* _WHAT TO DO_: Below are records that contain pictures; transcribe the text exactly and omit the pictures.

* _DATA FOR THE TASK_:
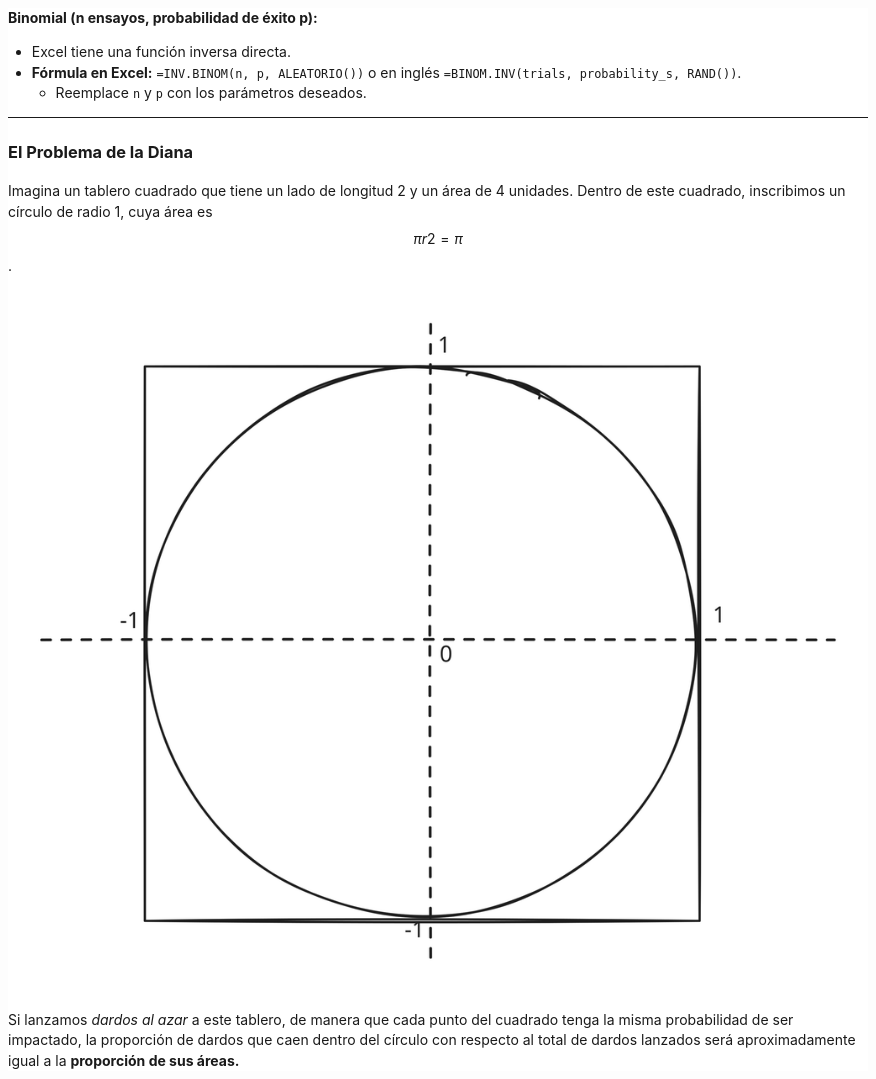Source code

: **Binomial (n ensayos, probabilidad de éxito p):**

* Excel tiene una función inversa directa.
* **Fórmula en Excel:** `=INV.BINOM(n, p, ALEATORIO())` o en inglés `=BINOM.INV(trials, probability_s, RAND())`.  &#x20;
  * Reemplace `n` y `p` con los parámetros deseados.

***

### **El Problema de la Diana**

Imagina un tablero cuadrado que tiene un lado de longitud 2 y un área de 4 unidades. Dentro de este cuadrado, inscribimos un círculo de radio 1, cuya área es $$πr2=π$$.

<img src="../../.gitbook/assets/file.excalidraw (8).svg" alt="Problema de la Diana" class="gitbook-drawing">

Si lanzamos _dardos al azar_ a este tablero, de manera que cada punto del cuadrado tenga la misma probabilidad de ser impactado, la proporción de dardos que caen dentro del círculo con respecto al total de dardos lanzados será aproximadamente igual a la **proporción de sus áreas.**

* _ANSWER SPACE_:
Source code

: **Binomial (n ensayos, probabilidad de éxito p):**

* Excel tiene una función inversa directa.
* **Fórmula en Excel:** `=INV.BINOM(n, p, ALEATORIO())` o en inglés `=BINOM.INV(trials, probability_s, RAND())`.  &#x20;
  * Reemplace `n` y `p` con los parámetros deseados.

***

### **El Problema de la Diana**

Imagina un tablero cuadrado que tiene un lado de longitud 2 y un área de 4 unidades. Dentro de este cuadrado, inscribimos un círculo de radio 1, cuya área es $$πr2=π$$.

<img src="../../.gitbook/assets/file.excalidraw (8).svg" alt="Problema de la Diana" class="gitbook-drawing">

Si lanzamos _dardos al azar_ a este tablero, de manera que cada punto del cuadrado tenga la misma probabilidad de ser impactado, la proporción de dardos que caen dentro del círculo con respecto al total de dardos lanzados será aproximadamente igual a la **proporción de sus áreas.**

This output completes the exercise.